Comment appliquez-vous vos idéaux dans votre vie, de manière concrète ?
Eh bien, je me suis engagé pour réussir ce que je voulais faire, j’ai travaillé pour réussir mes études de droit, et arriver à obtenir mon master le plus rapidement possible. Ensuite, j’ai fait des efforts pour trouver une place de travail, et j’ai réussi sans profiter de contacts ou autres astuces de ce genre. J’ai vraiment fait tout ce qu’il fallait moi-même pour y parvenir. Autrement, je les applique à travers mon engagement en politique, pour l’instant je ne suis pas élu, ce qui limite mon pouvoir. J’écris des lettres dans les journaux, rédige des communiqués de presse, je participe aux motions, pétitions et initiatives lancées par mon parti, c’est comme ça qu’on concrétise nos idées.
Vous avez sous les yeux les huit objectifs du millénaire de l’ONU, qui doivent être atteint pour 2015. Comment réagissez-vous au fait que le SIDA progresse, que la faim dans le monde s’étend, que les femmes sont persécutées dans de nombreux pays, alors que pendant ce temps votre parti s’occupe de réagir face au nouveau sens unique au milieu de la ville de Fribourg ?
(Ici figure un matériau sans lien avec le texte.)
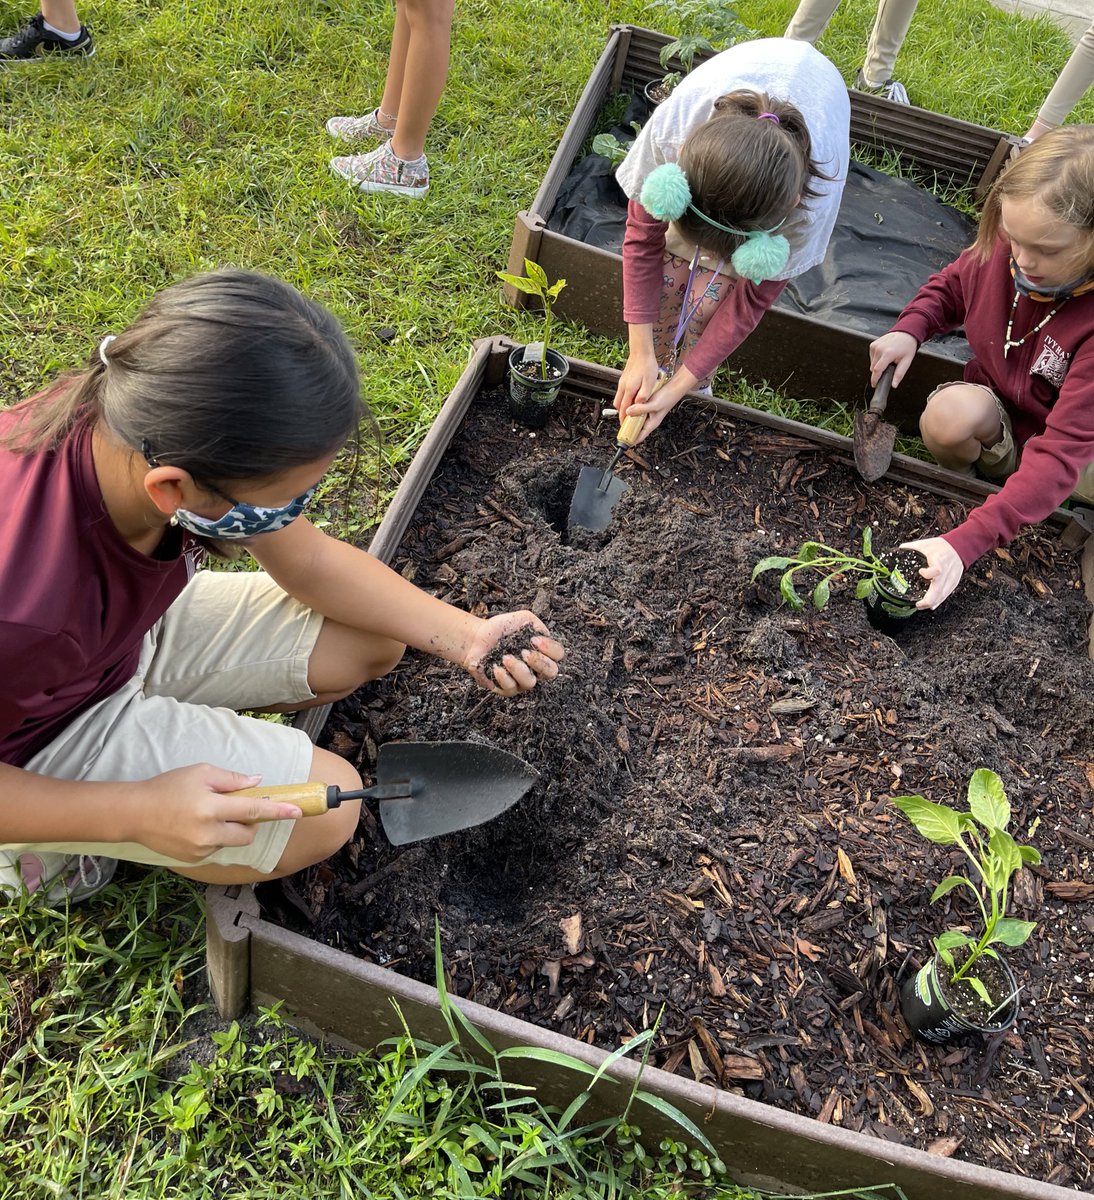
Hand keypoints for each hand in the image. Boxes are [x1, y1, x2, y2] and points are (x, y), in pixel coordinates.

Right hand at [124, 764, 301, 861]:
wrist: (134, 814)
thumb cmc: (168, 787)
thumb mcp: (200, 772)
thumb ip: (232, 779)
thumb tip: (257, 782)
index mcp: (211, 808)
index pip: (253, 809)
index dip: (278, 810)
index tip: (297, 811)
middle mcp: (208, 832)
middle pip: (248, 833)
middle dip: (250, 822)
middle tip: (235, 807)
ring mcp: (201, 849)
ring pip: (233, 841)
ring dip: (231, 829)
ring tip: (208, 814)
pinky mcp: (194, 859)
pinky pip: (217, 848)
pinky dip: (216, 837)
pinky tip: (196, 826)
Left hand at [464, 611, 564, 694]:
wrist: (478, 637)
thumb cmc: (502, 629)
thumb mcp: (523, 619)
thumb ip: (537, 624)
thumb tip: (544, 635)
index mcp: (543, 652)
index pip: (558, 654)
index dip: (550, 648)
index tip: (534, 639)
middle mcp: (536, 669)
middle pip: (551, 672)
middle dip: (539, 662)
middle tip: (524, 652)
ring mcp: (522, 681)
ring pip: (530, 682)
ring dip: (518, 669)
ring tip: (505, 657)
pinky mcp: (507, 689)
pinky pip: (510, 688)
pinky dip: (503, 676)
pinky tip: (496, 666)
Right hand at [614, 350, 661, 423]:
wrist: (641, 351)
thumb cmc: (647, 366)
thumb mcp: (649, 382)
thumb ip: (643, 395)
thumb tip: (638, 405)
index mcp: (629, 389)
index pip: (623, 408)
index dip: (623, 418)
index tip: (624, 426)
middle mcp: (623, 387)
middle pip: (618, 405)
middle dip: (621, 414)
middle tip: (626, 421)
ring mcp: (622, 382)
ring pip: (618, 398)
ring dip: (622, 406)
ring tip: (630, 411)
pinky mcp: (624, 379)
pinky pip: (621, 392)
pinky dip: (624, 398)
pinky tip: (632, 398)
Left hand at [615, 370, 685, 443]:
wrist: (674, 387)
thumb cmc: (668, 398)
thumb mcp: (654, 404)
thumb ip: (641, 409)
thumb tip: (628, 412)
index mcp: (651, 424)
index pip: (639, 437)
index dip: (630, 440)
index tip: (622, 440)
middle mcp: (649, 421)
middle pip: (635, 429)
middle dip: (627, 428)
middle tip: (619, 426)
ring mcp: (647, 414)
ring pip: (635, 419)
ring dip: (629, 418)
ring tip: (622, 416)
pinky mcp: (646, 407)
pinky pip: (636, 411)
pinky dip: (632, 409)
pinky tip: (629, 406)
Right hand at [869, 331, 917, 387]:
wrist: (906, 333)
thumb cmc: (907, 346)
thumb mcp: (907, 361)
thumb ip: (899, 374)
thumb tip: (894, 385)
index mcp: (888, 353)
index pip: (877, 370)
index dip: (875, 379)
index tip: (875, 384)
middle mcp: (879, 349)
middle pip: (873, 368)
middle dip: (879, 371)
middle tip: (889, 368)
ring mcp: (875, 346)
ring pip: (872, 363)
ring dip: (878, 365)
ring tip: (888, 360)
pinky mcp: (873, 345)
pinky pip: (872, 357)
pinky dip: (877, 359)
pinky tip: (884, 355)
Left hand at [901, 537, 963, 608]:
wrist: (960, 547)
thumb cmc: (943, 546)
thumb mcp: (926, 543)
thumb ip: (912, 547)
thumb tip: (900, 548)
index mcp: (939, 561)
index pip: (937, 570)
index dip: (928, 573)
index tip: (921, 571)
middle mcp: (946, 572)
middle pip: (939, 590)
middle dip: (927, 600)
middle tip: (917, 604)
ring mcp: (951, 579)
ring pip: (943, 595)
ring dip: (932, 603)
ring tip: (921, 606)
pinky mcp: (954, 582)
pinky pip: (946, 594)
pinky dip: (939, 601)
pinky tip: (931, 606)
J’ai envie de dire que nous faisons ce que nous pouvons. Lutter contre la faim dans le monde, tout seul, c’est un peu difficile. Lutter contre le sens unique, on peut y arriver. Au moins nous nous engageons pour quelque chose, ce que tout le monde ne fait pas. Pour ma part, comme vous le voyez je ne suis pas suisse, je suis indien, et j’ai fait une fois un voyage humanitaire en Inde. J’ai donné mon temps pour cette cause, nous avons récolté des fonds. Nous nous sommes engagés pour un village qui promeut justement ces mêmes objectifs qu’a fixés l’ONU, et je pense que s’engager pour ces buts c’est une affaire très personnelle. Il faut avoir le temps de le faire. Je comprends que des préoccupations personnelles puissent paraître futiles par rapport à tout ça, mais en même temps, on doit s’occuper de ce qu’il se passe ici, et s’engager pour quelque chose c’est toujours mieux que de rien faire, de rester chez soi à pleurer sur l’état du monde. Si un jour j’ai la possibilité de faire quelque chose de plus important pour que les choses aillent mieux, je le ferai. Pour l’instant, je ne peux que lutter contre un sens unique à Fribourg.
Estimez-vous que les Droits de l’Homme, et ces huit objectifs de l’ONU sont relatifs à notre culture, à notre vision européenne, ne les considérez-vous pas comme des valeurs absolues ?
Ca dépend. L’extrême pauvreté, la faim, diminuer les maladies, l’éducation, tout ça, je pense que ce sont des valeurs partagées par tous. Les Droits de l’Homme en revanche sont des valeurs européennes.